Input data START

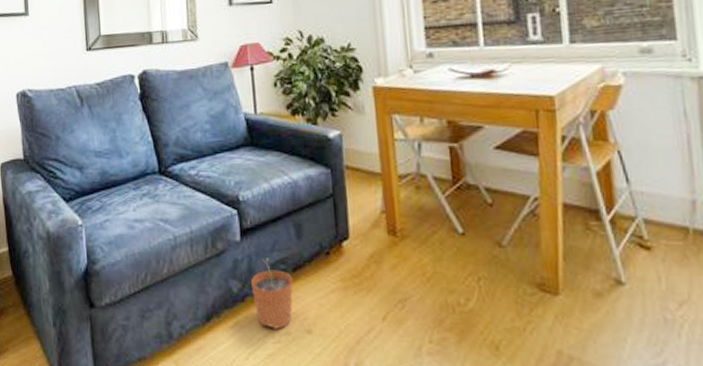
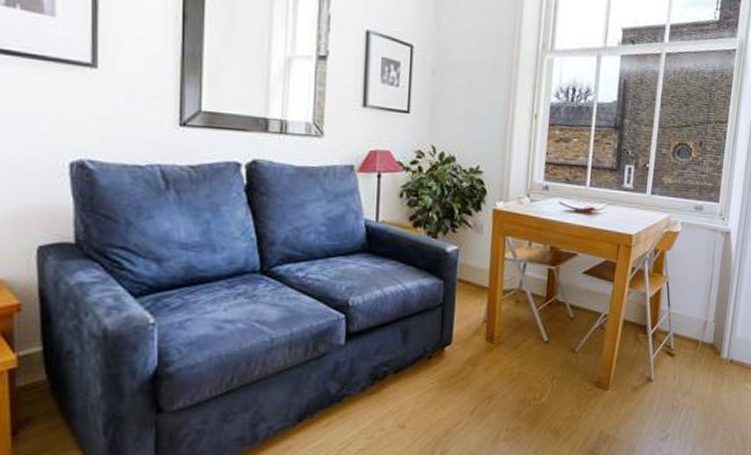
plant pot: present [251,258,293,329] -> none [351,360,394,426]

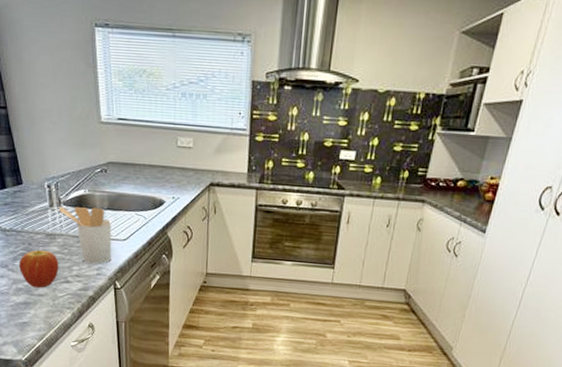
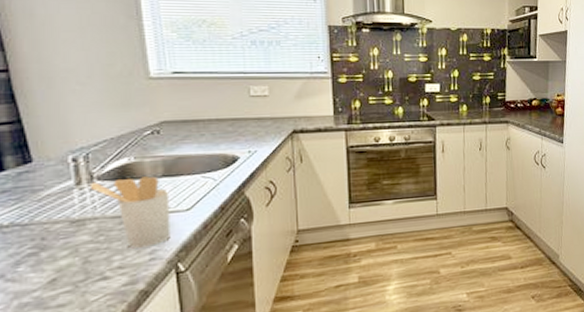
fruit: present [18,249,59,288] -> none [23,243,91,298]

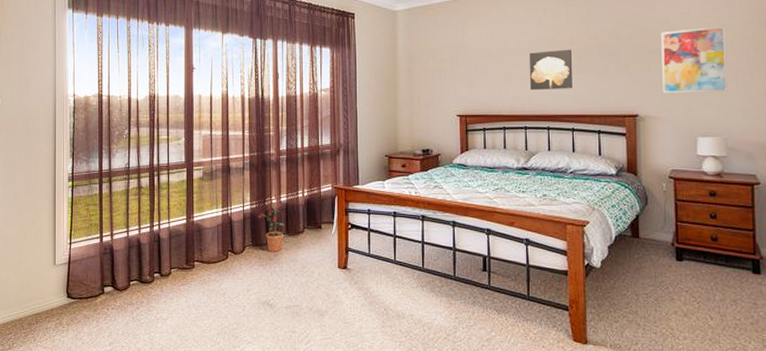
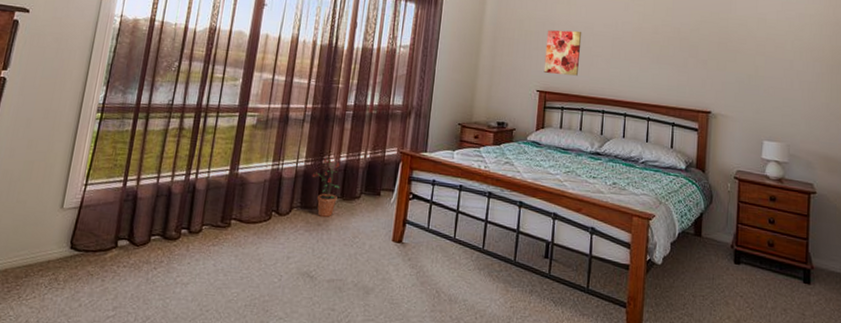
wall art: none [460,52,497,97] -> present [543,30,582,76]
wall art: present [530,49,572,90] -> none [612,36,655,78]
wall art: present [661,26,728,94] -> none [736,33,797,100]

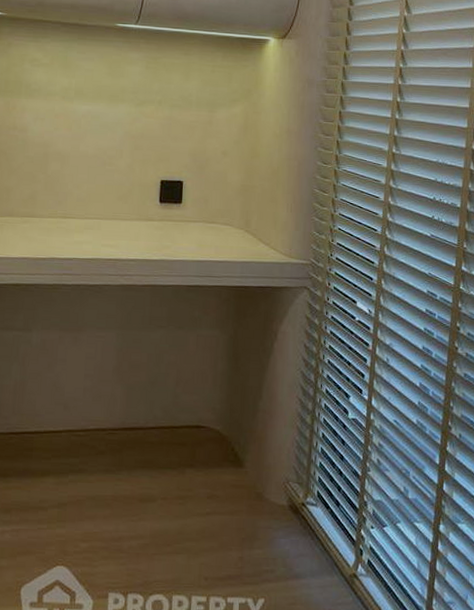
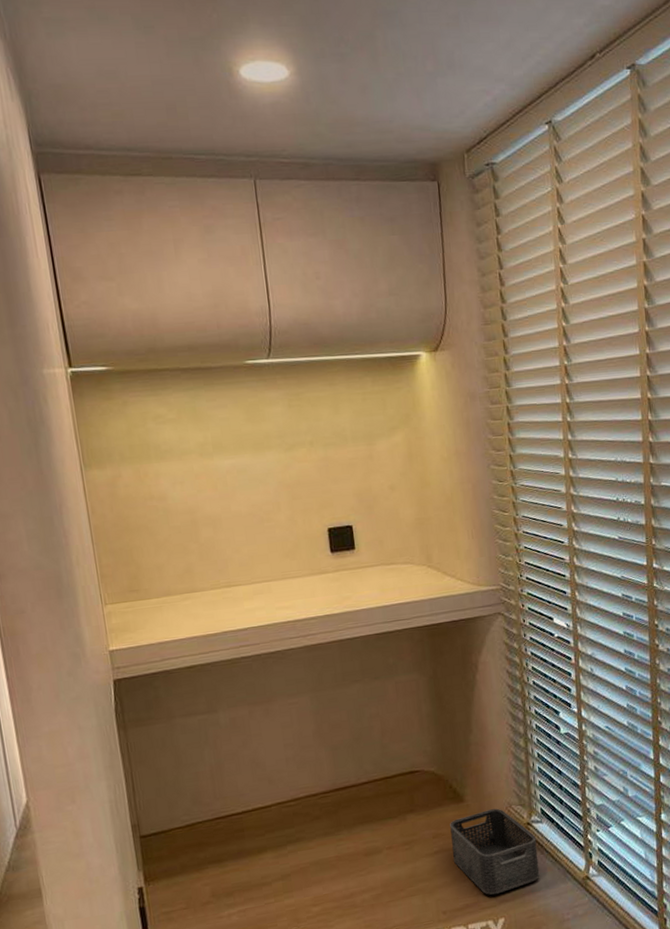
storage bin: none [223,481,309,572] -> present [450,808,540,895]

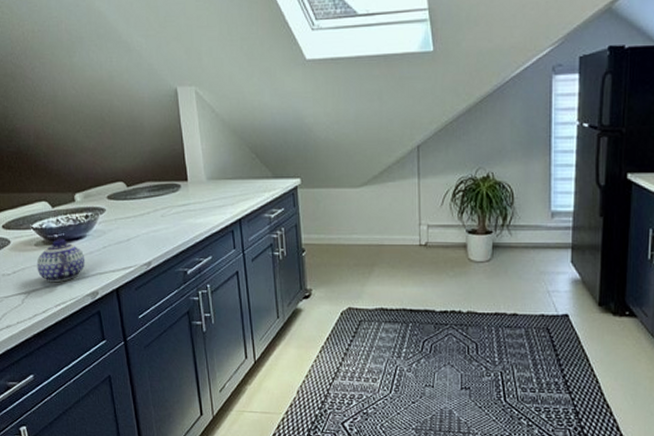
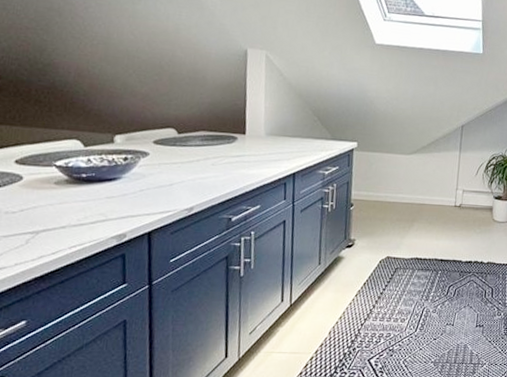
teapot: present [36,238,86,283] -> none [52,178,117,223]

Input data END

Where a line of the entries contains "wall", report that line.

* _Result for this task_:
wall art: none [460,52,497,97] -> present [543,30,582,76]
wall art: present [530,49,572,90] -> none [612,36,655,78]
wall art: present [661,26,728,94] -> none [736,33,797,100]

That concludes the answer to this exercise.